Pillars of Lent: Almsgiving
“Almsgiving” is the one Lenten pillar that hardly rolls off the tongue, a Catholic News Service writer put in a February article. With a little forethought, however, almsgiving can be very easy to execute. In just seven days, some 100 Catholics at St. Benedict Parish practiced acts of charity that impacted at least nine organizations, plus individuals in need outside of them.
The Service Sendout Feb. 23-29 helped parishioners model the Lenten pillar of almsgiving, particularly via acts of charity. The Church also considers donating money — like many do via the Catholic Relief Services Rice Bowl — and goods a means of almsgiving, or “a witness to fraternal charity” that is “a work of justice pleasing to God.”
“This year, we decided to challenge everyone to direct service, modeling Jesus in relationship,” said Heather Mooney, coordinator of Children’s Faith Formation.
It was a revamped effort that began five years ago for confirmation-minded third-graders looking for service opportunities. Mooney found that many organizations had higher age restrictions for their volunteers. When the church held what was then a “Service Saturday” for those confirmation candidates, leaders discovered Catholics of all ages wanted to join in. It quickly grew to welcome them.
Despite the name, this year’s “Service Sendout” also embraced those who couldn’t get out due to personal health, travel ability or another conflict.
“We realize there are people who are older or who don’t travel far or (whose) work schedules don’t permit the times allotted,” to volunteer, Mooney said. Those parishioners had a handful of other ways to get involved.
Parishioners brought 700 pounds of extra citrus from their yard to Mass which was donated to St. Mary’s Food Bank. Others had the option of organizing a neighborhood trash pickup or sewing a travel bag for foster children. Still others made “no sew” fleece blankets for Furnishing Dignity, a charity that helps formerly homeless families and foster youth establish home essentials, while others created hygiene kits for homeless families the parish will shelter over night during their hosting week through Family Promise this month.
Activities that required travel and two to three hours of time included the urban farm and dream center at St. Vincent de Paul’s main campus, reading to children at UMOM, which offers shelter and affordable housing for families and singing at a senior care center. Volunteers at Arizona Animal Welfare League did a variety of support activities, and those at the Kyrene School District’s Family Resource Center sorted donations.
“We go through the tenets of Catholic Social Teaching and try to incorporate places where we can serve. We also looked at different ways to serve. We tried to incorporate our God-given gifts,” Mooney said. “To me, it’s about inspiring people to find where their gifts are.”
As much as possible, the ability to have direct interaction with those served was also important.
“It’s easy to serve when we don’t have to look people in the eye,” Mooney said.

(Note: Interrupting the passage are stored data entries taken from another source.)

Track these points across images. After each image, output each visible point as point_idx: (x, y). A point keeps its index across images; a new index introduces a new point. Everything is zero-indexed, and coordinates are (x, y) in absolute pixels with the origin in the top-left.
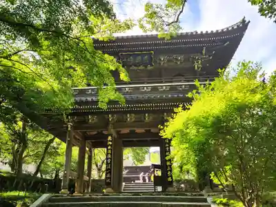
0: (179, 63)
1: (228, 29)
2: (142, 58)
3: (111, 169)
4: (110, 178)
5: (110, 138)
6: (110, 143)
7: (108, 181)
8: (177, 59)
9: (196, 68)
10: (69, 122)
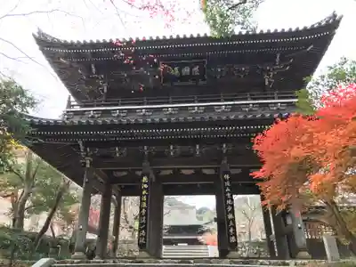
0: (242, 76)
1: (320, 24)
2: (191, 70)
3: (146, 224)
4: (145, 237)
5: (145, 179)
6: (146, 186)
7: (142, 241)
8: (239, 71)
9: (267, 83)
10: (87, 156)
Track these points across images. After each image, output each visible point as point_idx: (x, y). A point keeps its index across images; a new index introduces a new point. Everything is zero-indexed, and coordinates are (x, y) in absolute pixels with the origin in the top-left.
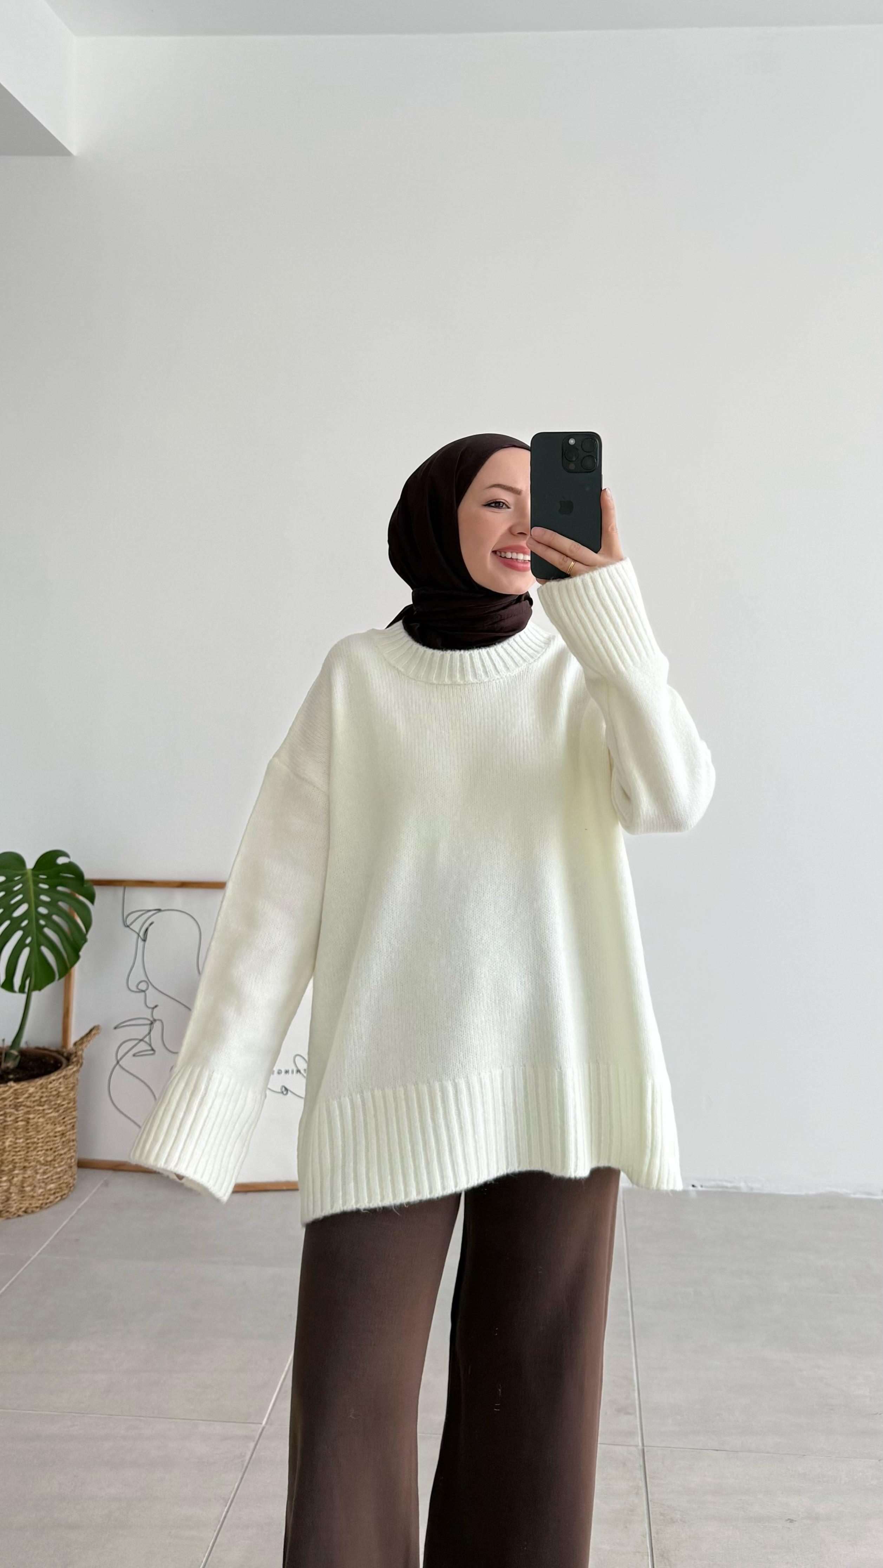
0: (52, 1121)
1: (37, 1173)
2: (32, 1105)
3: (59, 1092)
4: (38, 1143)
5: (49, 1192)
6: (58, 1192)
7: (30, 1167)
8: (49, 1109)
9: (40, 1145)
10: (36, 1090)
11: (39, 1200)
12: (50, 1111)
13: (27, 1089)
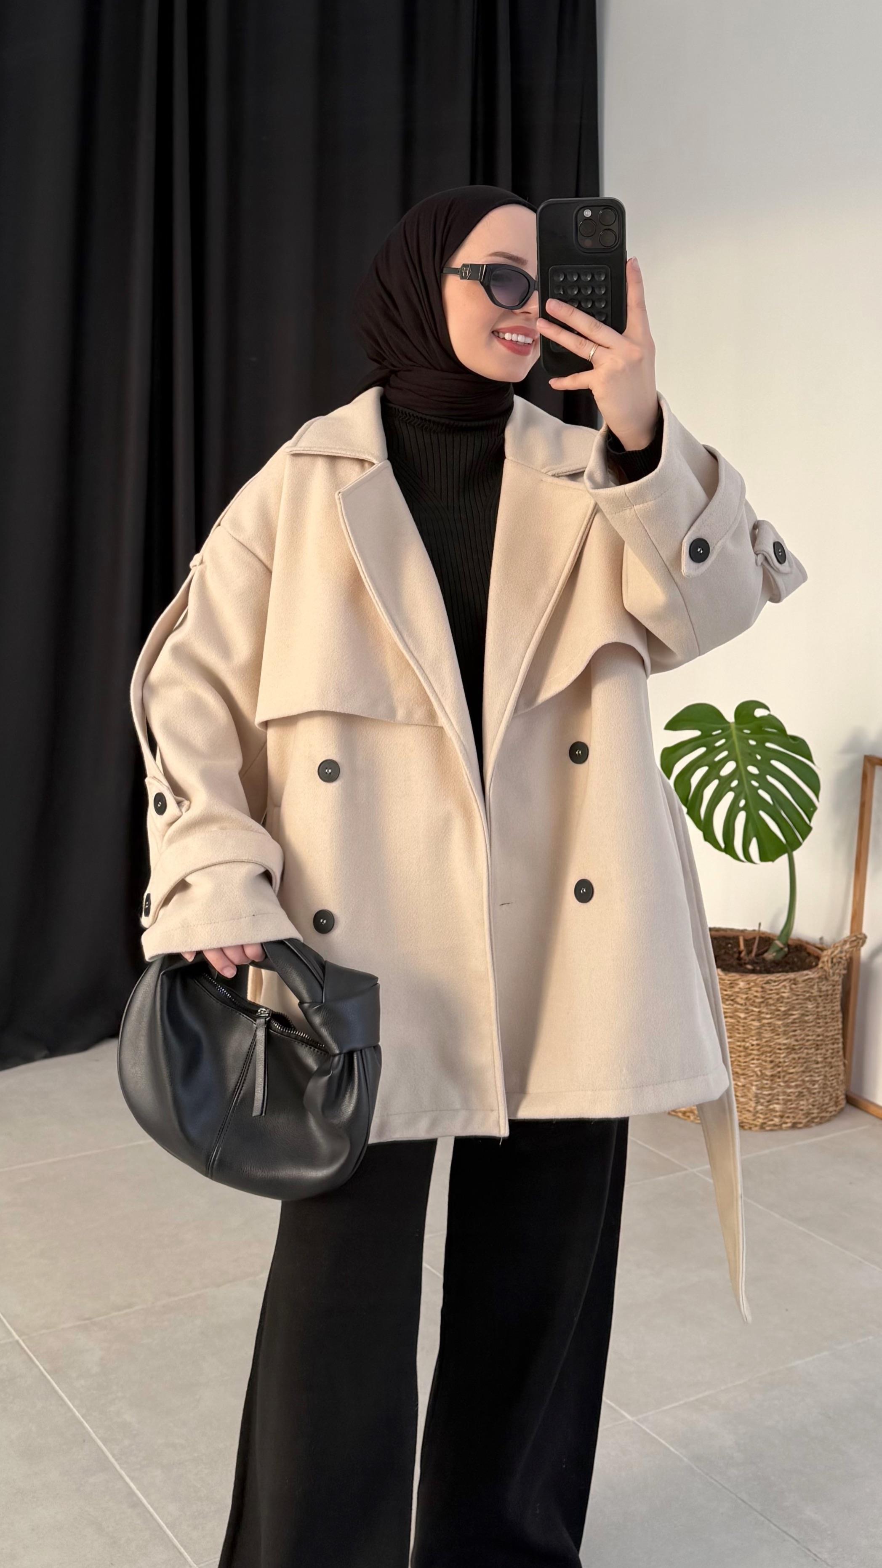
0: (771, 1028)
1: (752, 1085)
2: (742, 1002)
3: (783, 997)
4: (752, 1050)
5: (774, 1114)
6: (788, 1117)
7: (743, 1074)
8: (767, 1014)
9: (755, 1052)
10: (747, 986)
11: (759, 1118)
12: (768, 1016)
13: (736, 982)
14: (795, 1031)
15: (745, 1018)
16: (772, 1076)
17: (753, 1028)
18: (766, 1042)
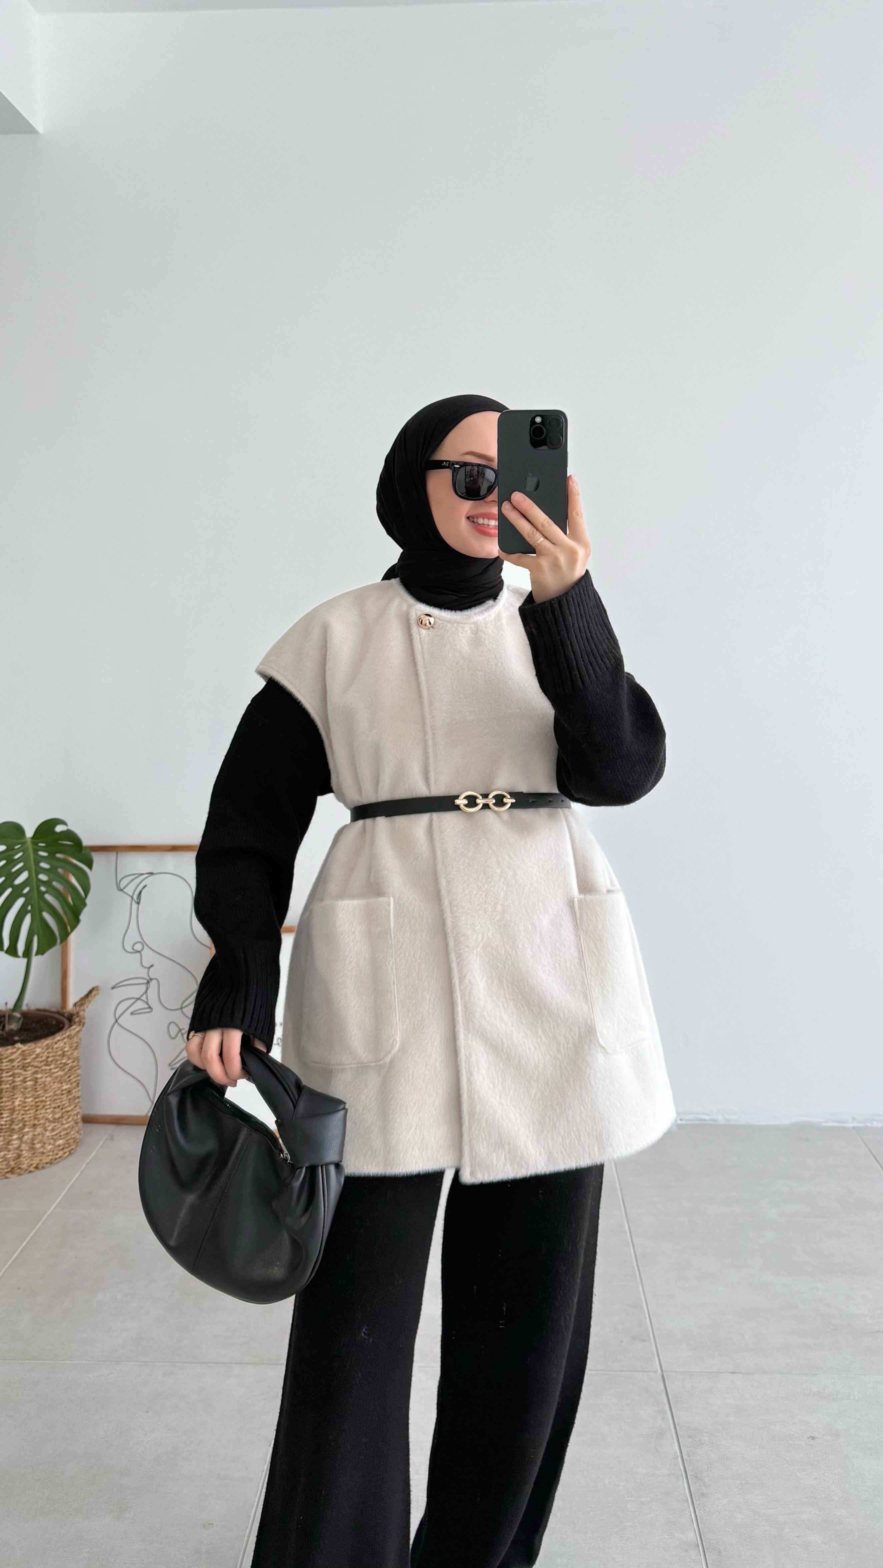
0: (59, 1079)
1: (46, 1130)
2: (39, 1065)
3: (64, 1052)
4: (46, 1102)
5: (58, 1148)
6: (67, 1148)
7: (40, 1124)
8: (55, 1068)
9: (48, 1103)
10: (42, 1051)
11: (49, 1156)
12: (56, 1070)
13: (34, 1050)
14: (69, 1077)
15: (41, 1078)
16: (59, 1118)
17: (47, 1083)
18: (55, 1092)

Little do younger parishioners know, they might be looking their struggling neighbors in the eye every day at school. Hundreds of area students are considered homeless. There are 600 families in the database of Kyrene’s Family Resource Center. The outreach started after a school administrator discovered a pattern of alternating sibling absences was because the children were sharing the same pair of shoes. Families can take home a food box, clothing item and hygiene item once per month. Toilet paper is the most requested item.
“A lot of them are overwhelmed. People are just overwhelmed with joy knowing they can dress their kids,” said Irma Horton, who runs the resource center and happens to split her time between two area parishes.
Waleska Soto and her two teens helped sort food, clothing and book donations at the resource center Ash Wednesday alongside more than a dozen parishioners. Soto said her son, Paulo, who is 13, loves community service activities, so she jumped at the chance to do one as a family.
“Sometimes you don’t realize that there’s people in need in your community,” Soto said.